Intensified and continuous membrane crystallization process: control of pharmaceutical active ingredients quality – MEMCRYST

Crystallization is one of the major unit operation to produce, purify or separate solid compounds or products. Whatever the technology, a fine control of the mass and/or heat transfer, i.e. supersaturation, is a key parameter to reach the physical quality of the product (purity, polymorphism, shape, crystal size distribution, specific surface, density...).
In a pharmaceutical industrial context, the process chosen for several decades is the batch crystallization by cooling, in a stirred-tank reactor whose capacity is selected according to the needs of the market. A very good control of the polymorphism and the particles size is ensured both at the scale of the hundreds of litters and at the ten cubic meters.

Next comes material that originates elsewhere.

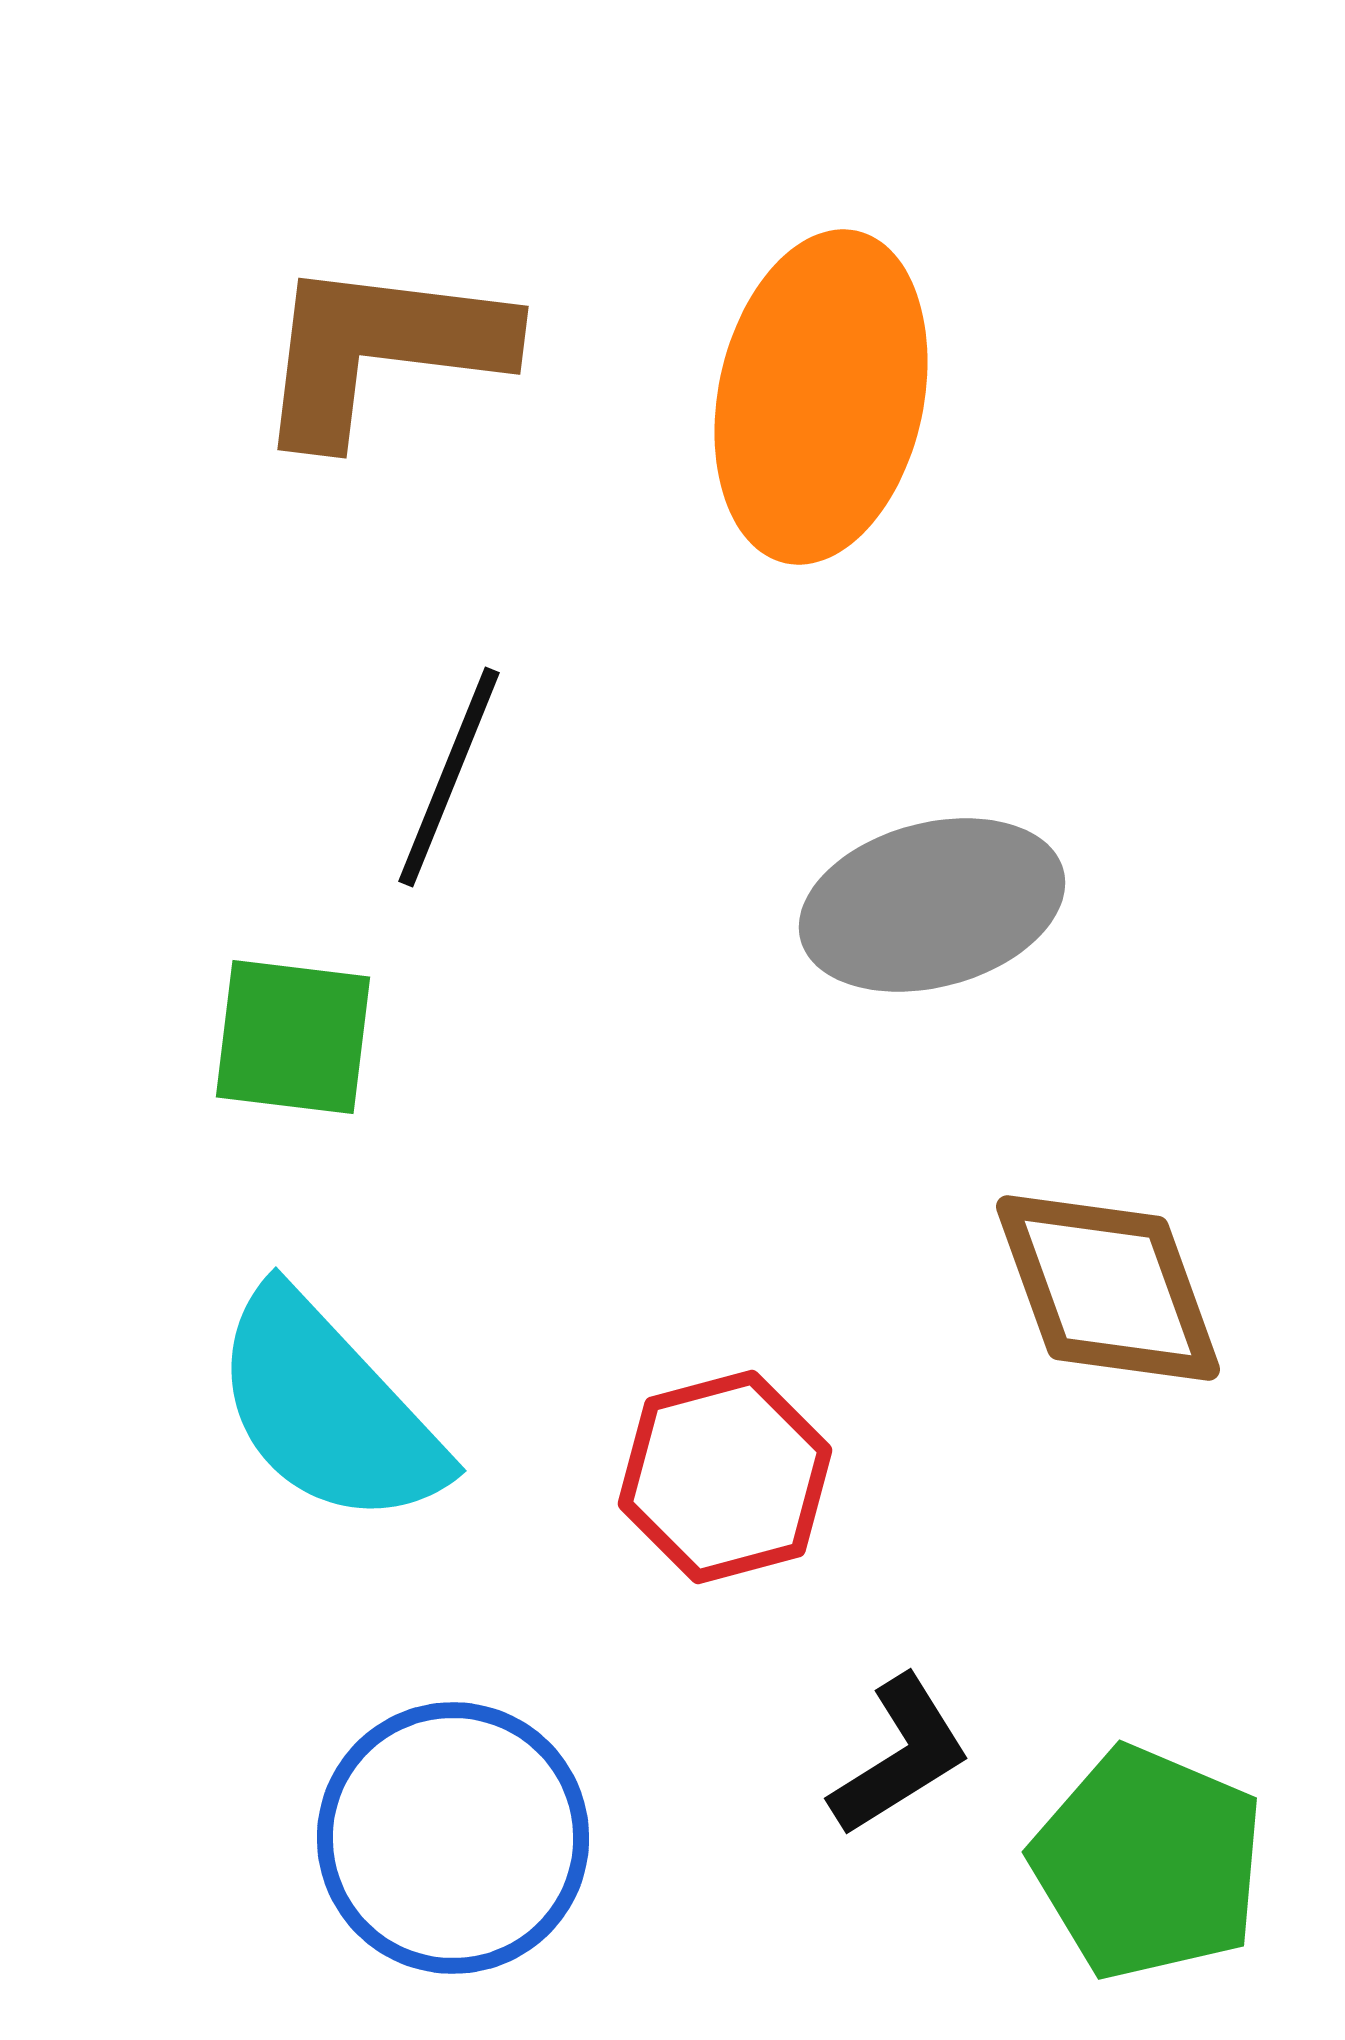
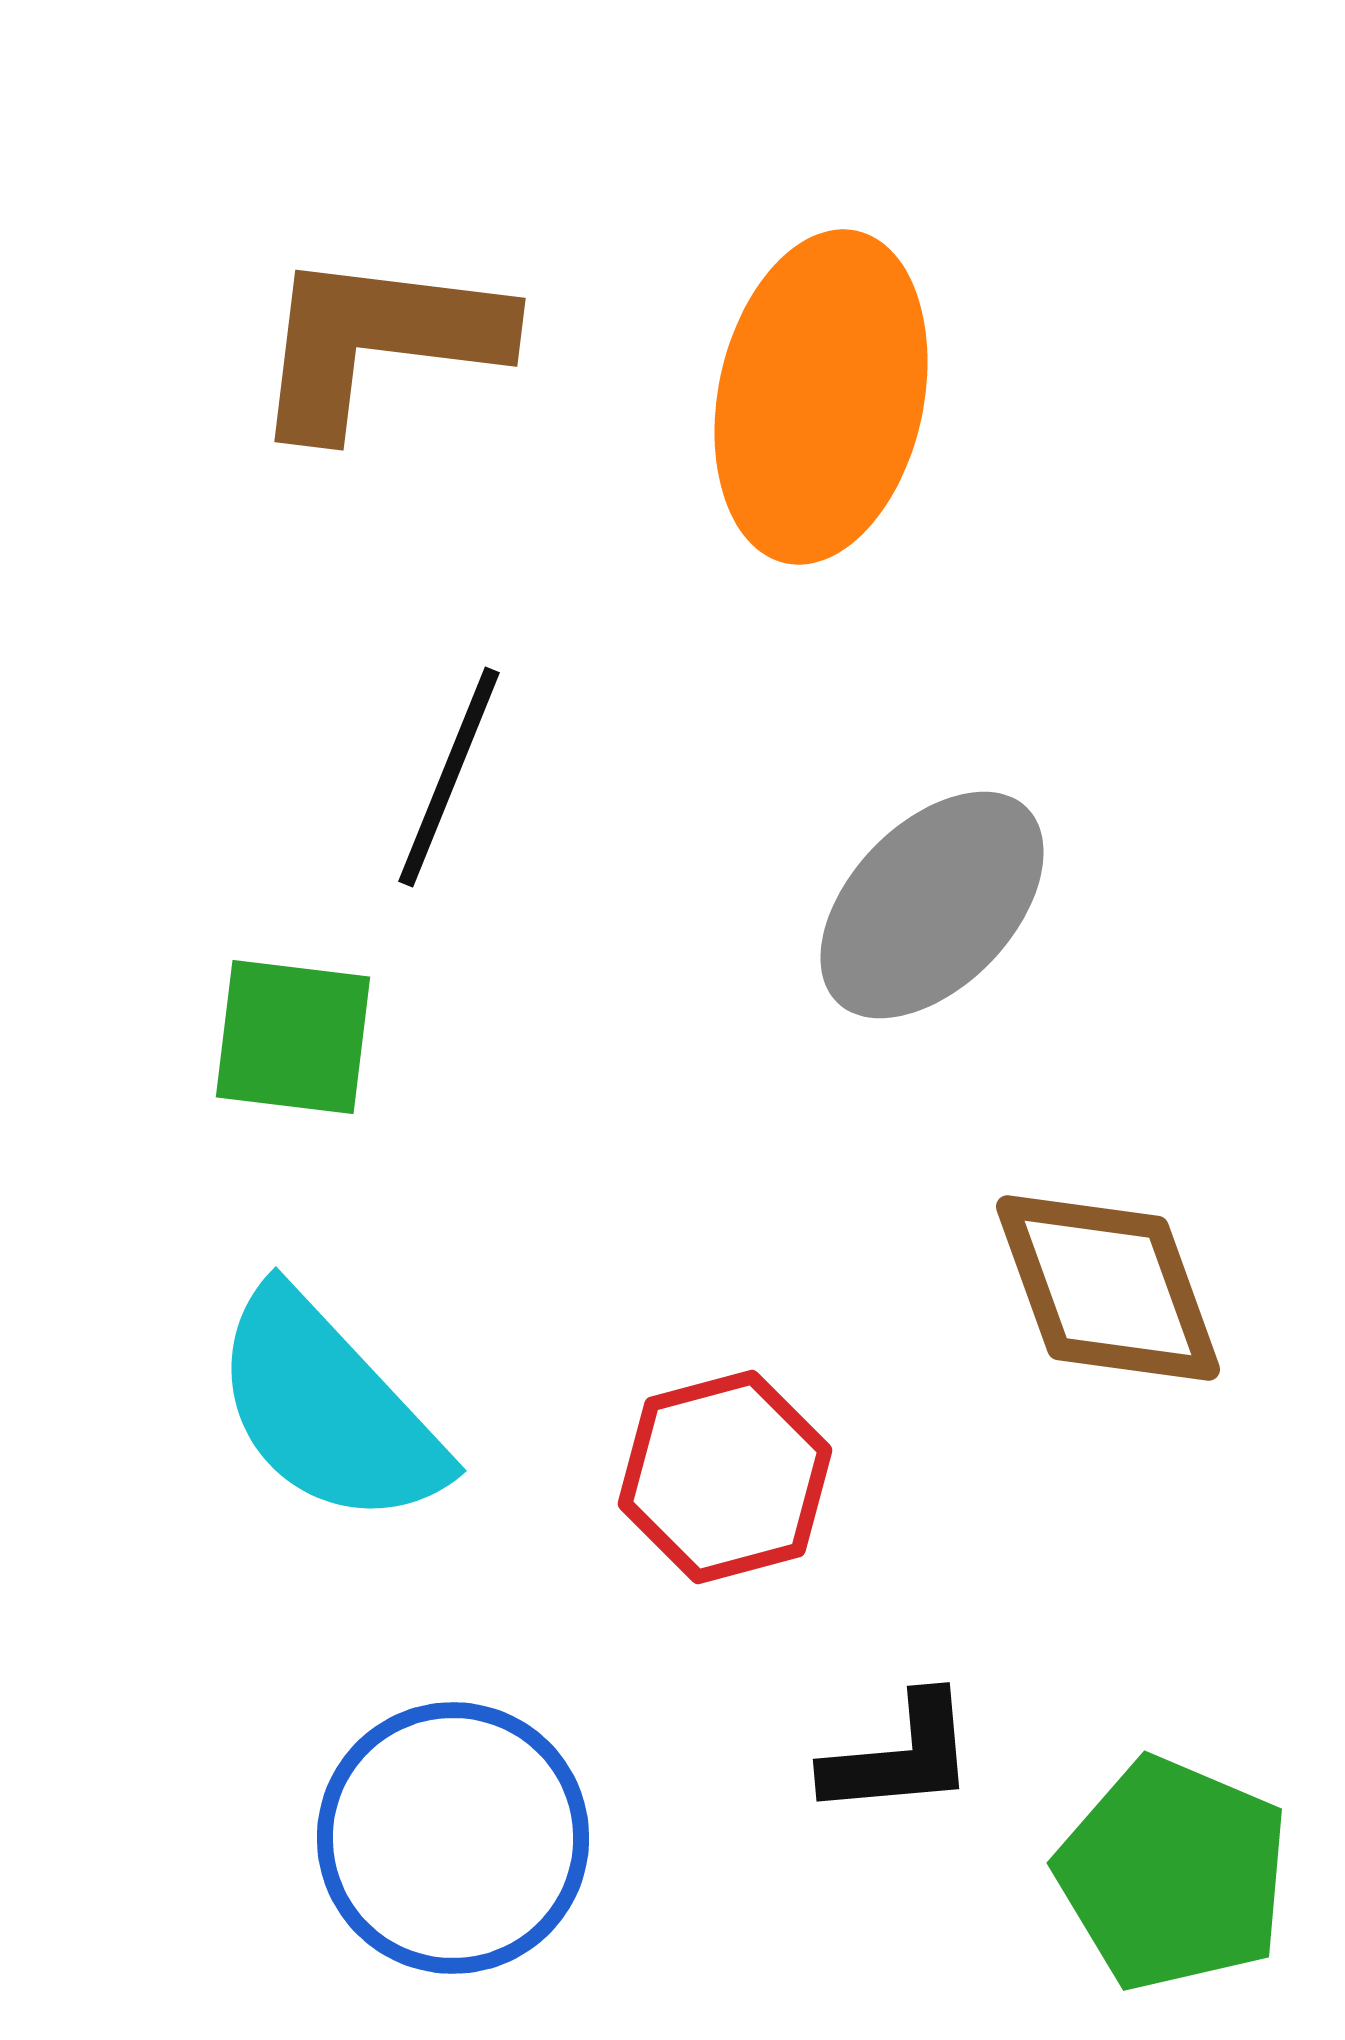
brown L-shape: moved 3 px left, 8 px up
gray ellipse: rotated 31 degrees counterclockwise
black L-shape: rotated 27 degrees clockwise
green pentagon: moved 25 px right, 11 px down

On the other hand, antisolvant crystallization processes are difficult to perform at these same industrial scales. In fact, the chemical components mix is unsatisfying and leads to heterogeneous local supersaturation. In addition, the room for improvement regarding the operating parameters is usually low to modulate the physical quality of the active ingredients obtained with this procedure. Purification and grinding steps are often required downstream to obtain the intended specifications of the final product. Therefore, the development of a robust and easily scale-up continuous process, allowing a fine control of the supersaturation, could be of great interest in many industrial areas.

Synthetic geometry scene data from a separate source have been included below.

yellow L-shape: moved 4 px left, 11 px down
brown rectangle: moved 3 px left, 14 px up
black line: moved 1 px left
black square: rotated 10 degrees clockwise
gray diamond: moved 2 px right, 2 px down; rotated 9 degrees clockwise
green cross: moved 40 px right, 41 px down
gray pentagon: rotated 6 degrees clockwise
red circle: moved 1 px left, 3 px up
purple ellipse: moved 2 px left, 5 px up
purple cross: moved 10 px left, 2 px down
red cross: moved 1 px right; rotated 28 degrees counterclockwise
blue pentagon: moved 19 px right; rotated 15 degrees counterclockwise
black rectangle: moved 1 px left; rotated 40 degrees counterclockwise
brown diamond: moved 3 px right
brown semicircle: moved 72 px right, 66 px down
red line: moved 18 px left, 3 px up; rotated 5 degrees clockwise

MEMCRYST aims to study a revolutionary concept of continuous membrane crystallization process. It is an innovative technology that can be considered because of the increased performance of membranes that could give the French industry a competitive advantage.
The project focuses on two modes of supersaturation studied up to the industrial scale: the addition of an antisolvant in a solute/solvent mixture through a porous membrane, thanks to a pressure gradient, which reduces the solubility and induces crystallization; reverse antisolvant, based on pervaporation solvent removing, leads to even lower solubility, thus reducing polymorphic transitions.

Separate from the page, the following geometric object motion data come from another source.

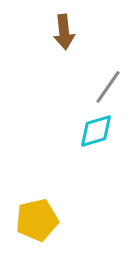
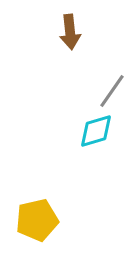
brown arrow: moved 6 px right
gray line: moved 4 px right, 4 px down
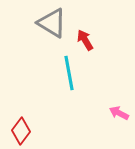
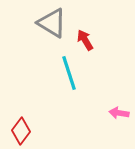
cyan line: rotated 8 degrees counterclockwise
pink arrow: rotated 18 degrees counterclockwise
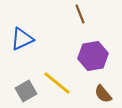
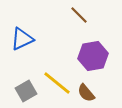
brown line: moved 1 px left, 1 px down; rotated 24 degrees counterclockwise
brown semicircle: moved 17 px left, 1 px up
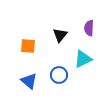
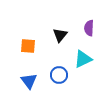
blue triangle: rotated 12 degrees clockwise
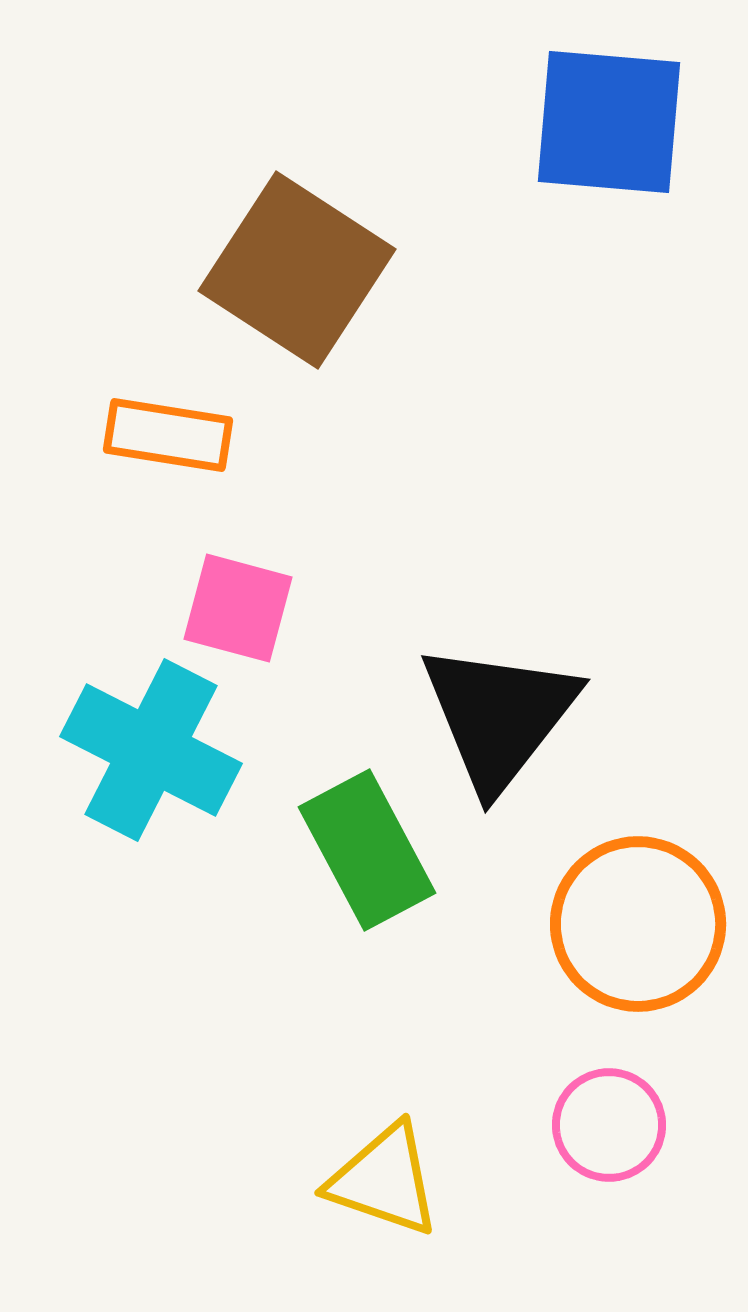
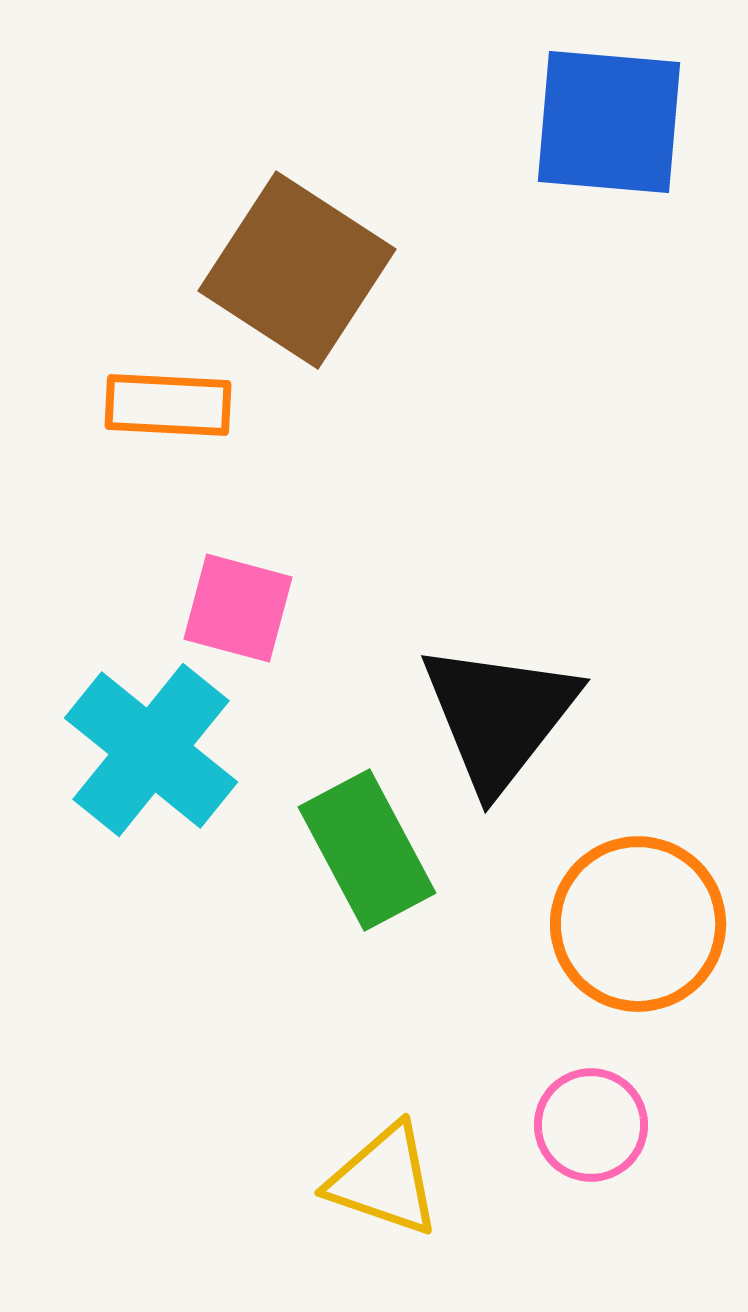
orange rectangle: moved 30 px up; rotated 6 degrees counterclockwise
cyan cross: rotated 12 degrees clockwise
pink circle: moved 18 px left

The mass transfer through the membrane allows a fine control of the supersaturation and therefore a perfect control of the physical quality of the crystals obtained. In addition, the high modularity of membrane processes makes it very interesting for the pharmaceutical industry working in batches of various sizes. The crystallization by antisolvant, and even more by reverse antisolvant, also allows accessing to very low final solubility, thus achieving very high yields and limiting from the risk of polymorphic transitions. A clear improvement in the control of crystallization process requires a technological breakthrough and membrane processes can now be the answer to this issue.

In 3 workpackages, the project will focus on different microporous and composite membrane materials in order to study the performance of both processes regarding the physical quality of the product and the industrial feasibility (WP1). The results obtained will be used to enrich and validate the developed models (WP2) that will take into account hydrodynamics and crystallization mechanisms. The objective will be to calculate concentration profiles for a prediction of the crystallization location in the membrane module. Finally, the most industrially promising technology will be developed at a pilot scale (TRL 6-7). The performance of the process (WP3) will be compared to the experimental results obtained at lab scale and to the numerical results. The use will then be extended to the production of molecules of interest.